I need to make a y-randomised model for my QSAR models. I was wondering if I use both the training and test data to do that ? or use only the test data? I am a little confused as I’ve seen people using just the test data for a y-randomised model using the target shuffling node.
If your aim is to know whether your QSAR model (without y-randomization) is performing better than random, it is only the test set y values that you need to randomize (shuffle).
You are welcome. I’m afraid to say it doesn’t seem correct to me. I wonder whether I was clear enough because you are shuffling before partition and hence the training set too. Would it be possible for you to upload here and share your workflow ? Thanks in advance.
If your Numeric Scorer results on non Y-Shuffled Test data are close to those obtained by the Numeric Scorer results on your Y-Shuffled Test data, then your learning regression model is not doing better than random.
I was just trying to upload my workflow but it is quite big.
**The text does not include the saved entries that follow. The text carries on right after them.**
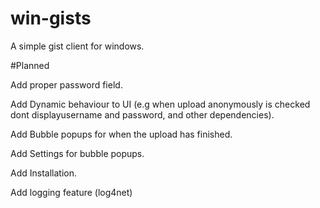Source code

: win-gists
=========

A simple gist client for windows. 

#Planned

Add proper password field.

Add Dynamic behaviour to UI (e.g when upload anonymously is checked dont displayusername and password, and other dependencies). 

Add Bubble popups for when the upload has finished. 

Add Settings for bubble popups.

Add Installation. 

Add logging feature (log4net)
Yes this helps a lot thank you!
Will I need to run many iterations for this or is running this once enough?
Don’t worry. The important thing is that you got the idea.
If your data is big enough, you are not obliged in a first instance to do a K-fold cross validation to know whether your model is performing well, just a simple CV test, as shown in my straightforward example, would be good enough. However, it is always more rigorous and informative to do a K-fold CV because you can then calculate Mean & STD on prediction results.